-- LISTING start --

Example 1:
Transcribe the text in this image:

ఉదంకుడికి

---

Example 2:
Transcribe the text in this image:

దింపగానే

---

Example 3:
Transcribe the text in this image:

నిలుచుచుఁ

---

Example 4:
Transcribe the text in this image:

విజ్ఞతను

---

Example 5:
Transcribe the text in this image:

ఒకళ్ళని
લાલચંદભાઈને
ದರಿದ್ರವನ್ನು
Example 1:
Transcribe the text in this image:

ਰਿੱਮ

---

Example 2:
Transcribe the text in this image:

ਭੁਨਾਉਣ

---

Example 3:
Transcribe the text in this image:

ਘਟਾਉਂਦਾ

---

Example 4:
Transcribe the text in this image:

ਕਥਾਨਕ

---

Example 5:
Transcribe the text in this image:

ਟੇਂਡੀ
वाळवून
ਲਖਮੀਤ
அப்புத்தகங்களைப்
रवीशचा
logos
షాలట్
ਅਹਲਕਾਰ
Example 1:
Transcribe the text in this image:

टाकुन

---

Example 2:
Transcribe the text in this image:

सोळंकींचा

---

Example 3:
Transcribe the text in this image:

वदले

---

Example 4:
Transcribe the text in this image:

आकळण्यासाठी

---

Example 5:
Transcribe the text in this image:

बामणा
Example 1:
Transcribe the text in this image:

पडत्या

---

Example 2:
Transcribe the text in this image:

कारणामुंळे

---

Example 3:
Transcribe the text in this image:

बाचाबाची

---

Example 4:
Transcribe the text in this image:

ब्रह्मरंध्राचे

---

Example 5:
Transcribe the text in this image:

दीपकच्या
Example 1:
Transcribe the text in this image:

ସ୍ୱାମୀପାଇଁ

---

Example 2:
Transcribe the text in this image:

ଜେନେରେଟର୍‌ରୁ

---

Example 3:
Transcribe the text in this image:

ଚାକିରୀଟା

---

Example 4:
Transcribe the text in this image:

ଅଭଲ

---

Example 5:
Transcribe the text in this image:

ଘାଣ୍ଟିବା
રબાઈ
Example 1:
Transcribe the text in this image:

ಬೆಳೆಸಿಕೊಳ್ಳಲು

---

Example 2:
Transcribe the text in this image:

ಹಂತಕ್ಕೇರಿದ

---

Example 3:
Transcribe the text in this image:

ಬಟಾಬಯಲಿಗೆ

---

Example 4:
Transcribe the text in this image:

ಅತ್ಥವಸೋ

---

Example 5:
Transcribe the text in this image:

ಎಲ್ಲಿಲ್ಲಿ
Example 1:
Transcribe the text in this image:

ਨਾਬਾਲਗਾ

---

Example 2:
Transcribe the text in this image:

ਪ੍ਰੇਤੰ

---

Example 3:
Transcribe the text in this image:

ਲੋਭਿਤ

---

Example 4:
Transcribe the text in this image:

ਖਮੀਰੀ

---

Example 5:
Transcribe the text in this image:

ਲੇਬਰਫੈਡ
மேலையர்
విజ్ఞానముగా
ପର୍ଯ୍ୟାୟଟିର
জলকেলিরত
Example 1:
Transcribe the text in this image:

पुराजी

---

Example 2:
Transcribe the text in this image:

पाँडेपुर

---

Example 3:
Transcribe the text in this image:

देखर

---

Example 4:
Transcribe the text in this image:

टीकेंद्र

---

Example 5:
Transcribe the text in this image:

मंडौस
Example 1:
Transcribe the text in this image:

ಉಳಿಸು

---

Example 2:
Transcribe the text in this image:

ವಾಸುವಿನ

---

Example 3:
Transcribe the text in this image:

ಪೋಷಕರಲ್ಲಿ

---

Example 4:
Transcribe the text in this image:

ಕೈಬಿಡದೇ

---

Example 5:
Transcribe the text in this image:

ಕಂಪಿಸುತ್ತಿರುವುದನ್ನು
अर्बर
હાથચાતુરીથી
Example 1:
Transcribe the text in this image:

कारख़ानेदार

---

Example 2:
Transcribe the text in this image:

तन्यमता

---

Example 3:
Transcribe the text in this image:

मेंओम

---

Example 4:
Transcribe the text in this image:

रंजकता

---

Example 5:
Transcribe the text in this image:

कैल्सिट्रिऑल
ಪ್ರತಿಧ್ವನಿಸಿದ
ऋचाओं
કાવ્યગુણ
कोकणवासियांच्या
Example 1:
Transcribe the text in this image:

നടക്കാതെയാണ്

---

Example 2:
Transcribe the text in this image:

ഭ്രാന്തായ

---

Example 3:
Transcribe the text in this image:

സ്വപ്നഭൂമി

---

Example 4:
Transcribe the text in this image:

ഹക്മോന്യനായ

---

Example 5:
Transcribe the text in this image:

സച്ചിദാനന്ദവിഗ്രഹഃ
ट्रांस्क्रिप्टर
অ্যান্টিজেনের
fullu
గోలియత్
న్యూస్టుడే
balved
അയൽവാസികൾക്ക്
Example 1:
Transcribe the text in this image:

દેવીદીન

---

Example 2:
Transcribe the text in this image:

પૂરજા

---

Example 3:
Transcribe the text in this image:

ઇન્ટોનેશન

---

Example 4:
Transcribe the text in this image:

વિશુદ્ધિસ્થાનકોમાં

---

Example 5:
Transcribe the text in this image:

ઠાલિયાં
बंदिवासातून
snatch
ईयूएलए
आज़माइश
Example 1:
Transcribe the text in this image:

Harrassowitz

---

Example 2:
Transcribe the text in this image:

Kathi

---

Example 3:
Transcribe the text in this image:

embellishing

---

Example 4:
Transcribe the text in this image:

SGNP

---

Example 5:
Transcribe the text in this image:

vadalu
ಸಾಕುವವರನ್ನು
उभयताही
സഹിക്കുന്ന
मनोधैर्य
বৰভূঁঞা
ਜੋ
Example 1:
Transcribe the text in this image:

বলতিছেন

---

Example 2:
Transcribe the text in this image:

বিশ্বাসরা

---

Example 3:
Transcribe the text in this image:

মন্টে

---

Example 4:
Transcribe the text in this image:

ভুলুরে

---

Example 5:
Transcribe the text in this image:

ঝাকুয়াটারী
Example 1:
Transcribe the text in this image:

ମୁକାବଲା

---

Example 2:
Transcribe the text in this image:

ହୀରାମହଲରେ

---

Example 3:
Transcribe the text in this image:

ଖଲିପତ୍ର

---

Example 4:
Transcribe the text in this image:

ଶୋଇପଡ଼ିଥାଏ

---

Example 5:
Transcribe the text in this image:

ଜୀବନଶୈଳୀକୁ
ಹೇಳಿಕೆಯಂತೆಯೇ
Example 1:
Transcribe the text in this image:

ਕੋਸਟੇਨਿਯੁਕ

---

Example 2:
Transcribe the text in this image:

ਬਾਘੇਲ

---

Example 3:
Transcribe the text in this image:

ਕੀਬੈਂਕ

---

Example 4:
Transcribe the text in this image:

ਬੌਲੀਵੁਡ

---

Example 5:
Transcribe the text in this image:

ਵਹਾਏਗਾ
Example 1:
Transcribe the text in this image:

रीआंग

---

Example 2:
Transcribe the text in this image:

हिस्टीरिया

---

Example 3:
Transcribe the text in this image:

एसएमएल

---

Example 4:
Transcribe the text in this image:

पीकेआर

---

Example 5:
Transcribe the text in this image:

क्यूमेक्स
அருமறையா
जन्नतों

-- LISTING end --

§ TASK REQUIREMENTS
Put the words from all of the items above into a numbered list, leaving out any blank lines.

§ RESULT OF THIS TASK
1. Example 1:
2. Transcribe the text in this image:
3. ఉదంకుడికి
4. ---
5. Example 2:
6. Transcribe the text in this image:
7. దింపగానే
8. ---
9. Example 3:
10. Transcribe the text in this image:
11. నిలుచుచుఁ
12. ---
13. Example 4:
14. Transcribe the text in this image:
15. విజ్ఞతను
16. ---
17. Example 5:
18. Transcribe the text in this image:
19. ఒకళ్ళని
20. લાલચંદભાઈને
21. ದರಿದ್ರವನ್ನು
22. Example 1:
23. Transcribe the text in this image:
24. ਰਿੱਮ
25. ---
26. Example 2:
27. Transcribe the text in this image:
28. ਭੁਨਾਉਣ
29. ---
30. Example 3:
31. Transcribe the text in this image:
32. ਘਟਾਉਂਦਾ
33. ---
34. Example 4:
35. Transcribe the text in this image:
36. ਕਥਾਨਕ
37. ---
38. Example 5:
39. Transcribe the text in this image:
40. ਟੇਂਡੀ
41. वाळवून
42. ਲਖਮੀਤ
43. அப்புத்தகங்களைப்
44. रवीशचा
45. logos
46. షాలట్
47. ਅਹਲਕਾਰ
48. Example 1:
49. Transcribe the text in this image:
50. टाकुन
51. ---
52. Example 2:
53. Transcribe the text in this image:
54. सोळंकींचा
55. ---
56. Example 3:
57. Transcribe the text in this image:
58. वदले
59. ---
60. Example 4:
61. Transcribe the text in this image:
62. आकळण्यासाठी
63. ---
64. Example 5:
65. Transcribe the text in this image:
66. बामणा
67. Example 1:
68. Transcribe the text in this image:
69. पडत्या
70. ---
71. Example 2:
72. Transcribe the text in this image:
73. कारणामुंळे
74. ---
75. Example 3:
76. Transcribe the text in this image:
77. बाचाबाची
78. ---
79. Example 4:
80. Transcribe the text in this image:
81. ब्रह्मरंध्राचे
82. ---
83. Example 5:
84. Transcribe the text in this image:
85. दीपकच्या
86. Example 1:
87. Transcribe the text in this image:
88. ସ୍ୱାମୀପାଇଁ
89. ---
90. Example 2:
91. Transcribe the text in this image:
92. ଜେନେରେଟର୍‌ରୁ
93. ---
94. Example 3:
95. Transcribe the text in this image:
96. ଚାକିରୀଟା
97. ---
98. Example 4:
99. Transcribe the text in this image:
100. ଅଭଲ
101. ---
102. Example 5:
103. Transcribe the text in this image:
104. ଘାଣ୍ଟିବା
105. રબાઈ
106. Example 1:
107. Transcribe the text in this image:
108. ಬೆಳೆಸಿಕೊಳ್ಳಲು
109. ---
110. Example 2:
111. Transcribe the text in this image:
112. ಹಂತಕ್ಕೇರಿದ
113. ---
114. Example 3:
115. Transcribe the text in this image:
116. ಬಟಾಬಯಲಿಗೆ
117. ---
118. Example 4:
119. Transcribe the text in this image:
120. ಅತ್ಥವಸೋ
121. ---
122. Example 5:
123. Transcribe the text in this image:
124. ಎಲ್ಲಿಲ್ಲಿ
125. Example 1:
126. Transcribe the text in this image:
127. ਨਾਬਾਲਗਾ
128. ---
129. Example 2:
130. Transcribe the text in this image:
131. ਪ੍ਰੇਤੰ
132. ---
133. Example 3:
134. Transcribe the text in this image:
135. ਲੋਭਿਤ
136. ---
137. Example 4:
138. Transcribe the text in this image:
139. ਖਮੀਰੀ
140. ---
141. Example 5:
142. Transcribe the text in this image:
143. ਲੇਬਰਫੈਡ
144. மேலையர்
145. విజ్ఞానముగా
146. ପର୍ଯ୍ୟାୟଟିର
147. জলকেলিরত
148. Example 1:
149. Transcribe the text in this image:
150. पुराजी
151. ---
152. Example 2:
153. Transcribe the text in this image:
154. पाँडेपुर
155. ---
156. Example 3:
157. Transcribe the text in this image:
158. देखर
159. ---
160. Example 4:
161. Transcribe the text in this image:
162. टीकेंद्र
163. ---
164. Example 5:
165. Transcribe the text in this image:
166. मंडौस
167. Example 1:
168. Transcribe the text in this image:
169. ಉಳಿಸು
170. ---
171. Example 2:
172. Transcribe the text in this image:
173. ವಾಸುವಿನ
174. ---
175. Example 3:
176. Transcribe the text in this image:
177. ಪೋಷಕರಲ್ಲಿ
178. ---
179. Example 4:
180. Transcribe the text in this image:
181. ಕೈಬಿಡದೇ
182. ---
183. Example 5:
184. Transcribe the text in this image:
185. ಕಂಪಿಸುತ್ತಿರುವುದನ್ನು
186. अर्बर
187. હાથચાતુરીથી
188. Example 1:
189. Transcribe the text in this image:
190. कारख़ानेदार
191. ---
192. Example 2:
193. Transcribe the text in this image:
194. तन्यमता
195. ---
196. Example 3:
197. Transcribe the text in this image:
198. मेंओम
199. ---
200. Example 4:
201. Transcribe the text in this image:
202. रंजकता
203. ---
204. Example 5:
205. Transcribe the text in this image:
206. कैल्सिट्रिऑल
207. ಪ್ರತಿಧ್ವನಿಸಿದ
208. ऋचाओं
209. કાવ્યગુણ
210. कोकणवासियांच्या
211. Example 1:
212. Transcribe the text in this image:
213. നടക്കാതെയാണ്
214. ---
215. Example 2:
216. Transcribe the text in this image:
217. ഭ്രാന്തായ
218. ---
219. Example 3:
220. Transcribe the text in this image:
221. സ്വപ്നഭൂമി
222. ---
223. Example 4:
224. Transcribe the text in this image:
225. ഹക്മോന്യനായ
226. ---
227. Example 5:
228. Transcribe the text in this image:
229. സച്ചിദാനന്ദവിഗ്രഹഃ
230. ट्रांस्क्रिप्टर
231. অ্যান্টিজেনের
232. fullu
233. గోలియత్
234. న్యూస్టుడే
235. balved
236. അയൽവാസികൾക്ക്
237. Example 1:
238. Transcribe the text in this image:
239. દેવીદીન
240. ---
241. Example 2:
242. Transcribe the text in this image:
243. પૂરજા
244. ---
245. Example 3:
246. Transcribe the text in this image:
247. ઇન્ટોનેશન
248. ---
249. Example 4:
250. Transcribe the text in this image:
251. વિશુદ્ધિસ્થાનકોમાં
252. ---
253. Example 5:
254. Transcribe the text in this image:
255. ઠાલિયાં
256. बंदिवासातून
257. snatch
258. ईयूएलए
259. आज़माइश
260. Example 1:
261. Transcribe the text in this image:
262. Harrassowitz
263. ---
264. Example 2:
265. Transcribe the text in this image:
266. Kathi
267. ---
268. Example 3:
269. Transcribe the text in this image:
270. embellishing
271. ---
272. Example 4:
273. Transcribe the text in this image:
274. SGNP
275. ---
276. Example 5:
277. Transcribe the text in this image:
278. vadalu
279. ಸಾಕುವವರನ್ನು
280. उभयताही
281. സഹിക്കുന്ന
282. मनोधैर्य
283. বৰভূঁঞা
284. ਜੋ
285. Example 1:
286. Transcribe the text in this image:
287. বলতিছেন
288. ---
289. Example 2:
290. Transcribe the text in this image:
291. বিশ্বাসরা
292. ---
293. Example 3:
294. Transcribe the text in this image:
295. মন্টে
296. ---
297. Example 4:
298. Transcribe the text in this image:
299. ভুলুরে
300. ---
301. Example 5:
302. Transcribe the text in this image:
303. ঝাকুয়াটারী
304. Example 1:
305. Transcribe the text in this image:
306. ମୁକାବଲା
307. ---
308. Example 2:
309. Transcribe the text in this image:
310. ହୀରାମହଲରେ
311. ---
312. Example 3:
313. Transcribe the text in this image:
314. ଖଲିପତ୍ର
315. ---
316. Example 4:
317. Transcribe the text in this image:
318. ଶୋଇପଡ଼ିଥାଏ
319. ---
320. Example 5:
321. Transcribe the text in this image:
322. ଜୀବନଶୈଳୀକୁ
323. ಹೇಳಿಕೆಯಂತೆಯೇ
324. Example 1:
325. Transcribe the text in this image:
326. ਕੋਸਟੇਨਿਯੁਕ
327. ---
328. Example 2:
329. Transcribe the text in this image:
330. ਬਾਘੇਲ
331. ---
332. Example 3:
333. Transcribe the text in this image:
334. ਕੀਬੈਂਕ
335. ---
336. Example 4:
337. Transcribe the text in this image:
338. ਬੌਲੀਵੁਡ
339. ---
340. Example 5:
341. Transcribe the text in this image:
342. ਵਹਾਏਗਾ
343. Example 1:
344. Transcribe the text in this image:
345. रीआंग
346. ---
347. Example 2:
348. Transcribe the text in this image:
349. हिस्टीरिया
350. ---
351. Example 3:
352. Transcribe the text in this image:
353. एसएमएल
354. ---
355. Example 4:
356. Transcribe the text in this image:
357. पीकेआर
358. ---
359. Example 5:
360. Transcribe the text in this image:
361. क्यूमेक्स
362. அருமறையா
363. जन्नतों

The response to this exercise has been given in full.